··· Exercise material ···
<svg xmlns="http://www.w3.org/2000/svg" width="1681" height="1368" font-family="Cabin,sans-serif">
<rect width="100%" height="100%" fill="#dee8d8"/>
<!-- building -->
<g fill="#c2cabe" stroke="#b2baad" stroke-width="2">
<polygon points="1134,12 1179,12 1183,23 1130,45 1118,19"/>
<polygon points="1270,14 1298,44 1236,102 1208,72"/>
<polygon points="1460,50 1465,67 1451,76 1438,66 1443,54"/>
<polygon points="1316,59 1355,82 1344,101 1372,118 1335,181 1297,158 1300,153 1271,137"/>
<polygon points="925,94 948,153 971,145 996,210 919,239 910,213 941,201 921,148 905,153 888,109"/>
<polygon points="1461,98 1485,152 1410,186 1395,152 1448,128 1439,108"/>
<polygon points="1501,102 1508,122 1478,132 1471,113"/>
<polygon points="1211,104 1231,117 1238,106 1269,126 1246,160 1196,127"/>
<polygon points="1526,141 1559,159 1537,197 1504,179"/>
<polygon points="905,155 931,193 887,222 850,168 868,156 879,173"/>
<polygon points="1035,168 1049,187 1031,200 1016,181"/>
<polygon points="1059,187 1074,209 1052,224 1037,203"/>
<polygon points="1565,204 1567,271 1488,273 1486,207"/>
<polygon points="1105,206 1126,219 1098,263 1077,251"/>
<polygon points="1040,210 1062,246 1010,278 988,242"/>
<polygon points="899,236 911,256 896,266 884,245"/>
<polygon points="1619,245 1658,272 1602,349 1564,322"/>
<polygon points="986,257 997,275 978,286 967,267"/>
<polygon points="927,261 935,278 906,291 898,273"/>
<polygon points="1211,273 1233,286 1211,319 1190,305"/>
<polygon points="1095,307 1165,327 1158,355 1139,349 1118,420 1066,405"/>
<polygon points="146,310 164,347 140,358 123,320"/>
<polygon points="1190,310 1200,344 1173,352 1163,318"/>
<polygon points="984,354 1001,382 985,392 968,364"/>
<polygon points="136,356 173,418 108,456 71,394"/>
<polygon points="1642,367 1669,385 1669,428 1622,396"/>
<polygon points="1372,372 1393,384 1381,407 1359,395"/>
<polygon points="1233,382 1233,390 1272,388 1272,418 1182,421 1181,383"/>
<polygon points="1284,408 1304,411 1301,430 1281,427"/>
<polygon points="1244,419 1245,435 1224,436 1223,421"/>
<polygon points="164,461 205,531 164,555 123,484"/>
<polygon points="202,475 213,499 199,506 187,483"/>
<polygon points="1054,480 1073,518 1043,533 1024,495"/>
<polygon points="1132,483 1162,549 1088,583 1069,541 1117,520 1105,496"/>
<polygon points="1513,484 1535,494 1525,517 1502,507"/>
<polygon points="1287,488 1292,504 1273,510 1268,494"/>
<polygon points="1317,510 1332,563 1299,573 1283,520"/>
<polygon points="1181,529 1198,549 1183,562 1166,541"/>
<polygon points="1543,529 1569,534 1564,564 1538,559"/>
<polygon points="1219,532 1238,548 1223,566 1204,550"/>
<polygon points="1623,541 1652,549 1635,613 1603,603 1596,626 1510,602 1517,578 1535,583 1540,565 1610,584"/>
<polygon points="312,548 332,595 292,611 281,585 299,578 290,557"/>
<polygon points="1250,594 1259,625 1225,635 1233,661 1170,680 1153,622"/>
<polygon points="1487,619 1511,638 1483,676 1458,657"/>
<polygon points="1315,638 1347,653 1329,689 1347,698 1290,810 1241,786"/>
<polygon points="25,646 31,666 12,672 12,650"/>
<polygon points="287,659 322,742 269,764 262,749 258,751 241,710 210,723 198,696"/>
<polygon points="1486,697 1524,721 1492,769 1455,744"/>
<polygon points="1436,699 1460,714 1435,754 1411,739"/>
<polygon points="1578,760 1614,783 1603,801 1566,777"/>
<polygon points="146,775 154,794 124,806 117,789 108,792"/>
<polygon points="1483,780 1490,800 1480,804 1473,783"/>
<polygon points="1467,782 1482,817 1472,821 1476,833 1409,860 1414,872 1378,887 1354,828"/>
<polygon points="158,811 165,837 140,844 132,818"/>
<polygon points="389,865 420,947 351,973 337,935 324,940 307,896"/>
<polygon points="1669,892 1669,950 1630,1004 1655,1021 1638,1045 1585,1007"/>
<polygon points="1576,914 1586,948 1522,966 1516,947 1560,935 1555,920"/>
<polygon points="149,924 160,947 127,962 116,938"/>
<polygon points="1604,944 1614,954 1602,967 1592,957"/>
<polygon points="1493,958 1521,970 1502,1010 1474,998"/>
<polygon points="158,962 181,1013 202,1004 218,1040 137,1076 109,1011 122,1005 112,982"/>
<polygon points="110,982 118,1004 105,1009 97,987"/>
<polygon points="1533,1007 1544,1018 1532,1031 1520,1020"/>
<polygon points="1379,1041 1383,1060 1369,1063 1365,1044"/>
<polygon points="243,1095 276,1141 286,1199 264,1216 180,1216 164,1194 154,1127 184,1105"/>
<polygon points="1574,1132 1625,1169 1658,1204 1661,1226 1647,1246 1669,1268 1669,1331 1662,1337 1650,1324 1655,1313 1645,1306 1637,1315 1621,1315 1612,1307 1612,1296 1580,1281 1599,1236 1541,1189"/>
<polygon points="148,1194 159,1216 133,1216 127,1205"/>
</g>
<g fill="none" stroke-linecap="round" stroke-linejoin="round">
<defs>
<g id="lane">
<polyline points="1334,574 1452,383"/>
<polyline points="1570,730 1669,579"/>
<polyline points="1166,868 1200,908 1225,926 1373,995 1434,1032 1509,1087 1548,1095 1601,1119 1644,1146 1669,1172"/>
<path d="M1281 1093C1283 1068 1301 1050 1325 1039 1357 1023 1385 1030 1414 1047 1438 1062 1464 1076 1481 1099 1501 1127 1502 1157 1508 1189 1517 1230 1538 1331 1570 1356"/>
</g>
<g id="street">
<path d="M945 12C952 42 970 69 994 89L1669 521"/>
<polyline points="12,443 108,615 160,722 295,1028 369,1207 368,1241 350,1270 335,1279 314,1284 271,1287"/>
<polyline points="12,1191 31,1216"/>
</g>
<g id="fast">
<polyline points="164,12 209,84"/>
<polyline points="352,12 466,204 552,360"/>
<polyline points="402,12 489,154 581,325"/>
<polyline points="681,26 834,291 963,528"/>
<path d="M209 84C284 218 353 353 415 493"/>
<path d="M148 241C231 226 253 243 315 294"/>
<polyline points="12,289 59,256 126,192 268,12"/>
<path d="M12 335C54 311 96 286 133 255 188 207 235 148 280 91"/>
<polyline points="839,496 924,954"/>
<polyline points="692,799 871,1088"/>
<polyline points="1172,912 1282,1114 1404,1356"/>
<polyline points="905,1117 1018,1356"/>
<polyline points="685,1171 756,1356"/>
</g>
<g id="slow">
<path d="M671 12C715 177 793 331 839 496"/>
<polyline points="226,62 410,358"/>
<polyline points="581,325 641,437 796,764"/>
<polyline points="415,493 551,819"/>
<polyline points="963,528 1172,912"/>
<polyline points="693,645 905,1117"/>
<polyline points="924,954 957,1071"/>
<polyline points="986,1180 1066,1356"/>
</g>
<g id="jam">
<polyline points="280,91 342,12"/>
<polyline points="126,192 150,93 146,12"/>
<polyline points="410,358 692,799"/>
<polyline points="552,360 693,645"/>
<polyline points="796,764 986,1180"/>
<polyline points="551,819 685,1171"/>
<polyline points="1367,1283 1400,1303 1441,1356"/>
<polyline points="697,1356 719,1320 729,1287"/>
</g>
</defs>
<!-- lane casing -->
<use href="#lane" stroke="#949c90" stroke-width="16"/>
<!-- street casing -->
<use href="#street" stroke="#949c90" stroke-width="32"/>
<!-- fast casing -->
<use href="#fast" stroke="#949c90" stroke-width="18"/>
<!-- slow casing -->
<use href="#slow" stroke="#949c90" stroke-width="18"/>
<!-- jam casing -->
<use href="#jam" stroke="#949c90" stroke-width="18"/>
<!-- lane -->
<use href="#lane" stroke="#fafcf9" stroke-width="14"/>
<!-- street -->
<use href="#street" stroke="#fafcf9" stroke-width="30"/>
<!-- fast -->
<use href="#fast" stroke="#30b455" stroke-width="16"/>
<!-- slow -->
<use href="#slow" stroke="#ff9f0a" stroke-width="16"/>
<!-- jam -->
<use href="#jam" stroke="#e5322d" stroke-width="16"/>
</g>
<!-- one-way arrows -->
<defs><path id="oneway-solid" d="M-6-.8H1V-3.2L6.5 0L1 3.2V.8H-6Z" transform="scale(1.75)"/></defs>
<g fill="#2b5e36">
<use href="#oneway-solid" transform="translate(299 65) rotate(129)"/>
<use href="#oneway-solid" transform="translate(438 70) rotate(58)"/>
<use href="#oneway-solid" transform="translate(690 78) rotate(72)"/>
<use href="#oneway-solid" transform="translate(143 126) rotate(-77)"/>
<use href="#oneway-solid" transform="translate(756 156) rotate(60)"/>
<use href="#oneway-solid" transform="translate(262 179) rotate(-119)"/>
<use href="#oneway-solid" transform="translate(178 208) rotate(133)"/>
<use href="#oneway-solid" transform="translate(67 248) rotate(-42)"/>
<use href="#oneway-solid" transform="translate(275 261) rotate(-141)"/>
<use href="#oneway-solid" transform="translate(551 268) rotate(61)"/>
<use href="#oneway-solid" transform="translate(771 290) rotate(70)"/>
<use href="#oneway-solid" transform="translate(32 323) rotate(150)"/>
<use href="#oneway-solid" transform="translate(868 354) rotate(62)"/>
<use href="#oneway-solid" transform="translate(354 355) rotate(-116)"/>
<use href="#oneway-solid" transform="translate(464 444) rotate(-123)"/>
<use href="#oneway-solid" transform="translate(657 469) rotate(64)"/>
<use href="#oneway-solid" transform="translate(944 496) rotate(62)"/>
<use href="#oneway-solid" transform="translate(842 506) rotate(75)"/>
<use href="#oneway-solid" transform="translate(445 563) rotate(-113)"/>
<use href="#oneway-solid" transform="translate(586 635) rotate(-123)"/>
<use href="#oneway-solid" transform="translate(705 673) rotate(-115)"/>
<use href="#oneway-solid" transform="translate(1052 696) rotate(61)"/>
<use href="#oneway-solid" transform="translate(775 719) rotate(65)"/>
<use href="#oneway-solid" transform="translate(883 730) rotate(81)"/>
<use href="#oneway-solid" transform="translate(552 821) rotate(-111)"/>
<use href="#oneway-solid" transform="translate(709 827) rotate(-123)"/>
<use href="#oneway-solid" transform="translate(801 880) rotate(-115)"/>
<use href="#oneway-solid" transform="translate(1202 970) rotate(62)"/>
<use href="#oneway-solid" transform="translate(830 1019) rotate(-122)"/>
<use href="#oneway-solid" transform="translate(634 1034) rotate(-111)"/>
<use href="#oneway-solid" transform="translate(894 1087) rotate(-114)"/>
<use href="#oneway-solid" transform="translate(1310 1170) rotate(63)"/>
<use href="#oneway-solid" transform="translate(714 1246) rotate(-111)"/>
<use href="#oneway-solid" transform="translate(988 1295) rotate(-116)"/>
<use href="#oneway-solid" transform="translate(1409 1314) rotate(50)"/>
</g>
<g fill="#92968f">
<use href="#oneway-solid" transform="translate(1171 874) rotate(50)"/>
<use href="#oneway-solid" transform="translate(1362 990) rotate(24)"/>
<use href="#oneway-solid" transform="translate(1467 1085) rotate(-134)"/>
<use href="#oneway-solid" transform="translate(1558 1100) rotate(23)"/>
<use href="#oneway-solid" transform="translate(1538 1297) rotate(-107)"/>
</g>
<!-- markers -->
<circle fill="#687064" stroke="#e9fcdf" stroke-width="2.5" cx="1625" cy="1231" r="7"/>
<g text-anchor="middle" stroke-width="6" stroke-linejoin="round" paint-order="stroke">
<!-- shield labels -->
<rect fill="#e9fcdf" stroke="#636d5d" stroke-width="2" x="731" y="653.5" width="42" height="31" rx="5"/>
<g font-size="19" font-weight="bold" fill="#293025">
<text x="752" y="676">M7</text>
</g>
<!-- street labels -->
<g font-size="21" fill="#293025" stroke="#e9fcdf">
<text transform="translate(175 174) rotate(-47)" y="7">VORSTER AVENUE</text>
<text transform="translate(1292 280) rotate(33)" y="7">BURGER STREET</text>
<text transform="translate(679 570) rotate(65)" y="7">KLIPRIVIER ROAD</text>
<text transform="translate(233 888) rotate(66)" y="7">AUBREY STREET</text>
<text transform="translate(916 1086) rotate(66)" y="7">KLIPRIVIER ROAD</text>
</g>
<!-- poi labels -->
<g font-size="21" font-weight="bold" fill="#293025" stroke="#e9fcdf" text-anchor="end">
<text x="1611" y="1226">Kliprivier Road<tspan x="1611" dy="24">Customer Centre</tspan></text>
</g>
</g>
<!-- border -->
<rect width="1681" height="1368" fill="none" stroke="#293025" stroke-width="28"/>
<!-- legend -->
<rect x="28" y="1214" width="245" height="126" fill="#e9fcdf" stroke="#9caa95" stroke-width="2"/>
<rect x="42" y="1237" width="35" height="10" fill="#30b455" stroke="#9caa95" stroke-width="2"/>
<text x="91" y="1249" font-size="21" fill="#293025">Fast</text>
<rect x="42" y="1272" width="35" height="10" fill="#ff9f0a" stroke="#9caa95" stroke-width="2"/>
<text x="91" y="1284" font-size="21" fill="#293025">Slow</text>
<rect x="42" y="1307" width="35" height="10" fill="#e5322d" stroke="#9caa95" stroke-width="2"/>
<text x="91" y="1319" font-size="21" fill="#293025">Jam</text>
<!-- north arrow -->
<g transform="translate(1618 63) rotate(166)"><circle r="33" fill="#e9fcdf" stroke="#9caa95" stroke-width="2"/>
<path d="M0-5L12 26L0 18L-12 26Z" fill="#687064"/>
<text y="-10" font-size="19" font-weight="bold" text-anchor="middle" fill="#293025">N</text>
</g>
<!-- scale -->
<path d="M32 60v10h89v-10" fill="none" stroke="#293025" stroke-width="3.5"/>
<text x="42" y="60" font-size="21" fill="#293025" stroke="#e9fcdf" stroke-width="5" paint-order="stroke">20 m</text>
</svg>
···
Problem requirements
Repeat, word for word, the lines above between the line holding "<!-- shield labels -->" and the line holding "<!-- north arrow -->", inclusive; omit everything else.

Task response
<!-- shield labels -->
<rect fill="#e9fcdf" stroke="#636d5d" stroke-width="2" x="731" y="653.5" width="42" height="31" rx="5"/>
<g font-size="19" font-weight="bold" fill="#293025">
<text x="752" y="676">M7</text>
</g>
<!-- street labels -->
<g font-size="21" fill="#293025" stroke="#e9fcdf">
<text transform="translate(175 174) rotate(-47)" y="7">VORSTER AVENUE</text>
<text transform="translate(1292 280) rotate(33)" y="7">BURGER STREET</text>
<text transform="translate(679 570) rotate(65)" y="7">KLIPRIVIER ROAD</text>
<text transform="translate(233 888) rotate(66)" y="7">AUBREY STREET</text>
<text transform="translate(916 1086) rotate(66)" y="7">KLIPRIVIER ROAD</text>
</g>
<!-- poi labels -->
<g font-size="21" font-weight="bold" fill="#293025" stroke="#e9fcdf" text-anchor="end">
<text x="1611" y="1226">Kliprivier Road<tspan x="1611" dy="24">Customer Centre</tspan></text>
</g>
</g>
<!-- border -->
<rect width="1681" height="1368" fill="none" stroke="#293025" stroke-width="28"/>
<!-- legend -->
<rect x="28" y="1214" width="245" height="126" fill="#e9fcdf" stroke="#9caa95" stroke-width="2"/>
<rect x="42" y="1237" width="35" height="10" fill="#30b455" stroke="#9caa95" stroke-width="2"/>
<text x="91" y="1249" font-size="21" fill="#293025">Fast</text>
<rect x="42" y="1272" width="35" height="10" fill="#ff9f0a" stroke="#9caa95" stroke-width="2"/>
<text x="91" y="1284" font-size="21" fill="#293025">Slow</text>
<rect x="42" y="1307" width="35" height="10" fill="#e5322d" stroke="#9caa95" stroke-width="2"/>
<text x="91" y="1319" font-size="21" fill="#293025">Jam</text>
<!-- north arrow -->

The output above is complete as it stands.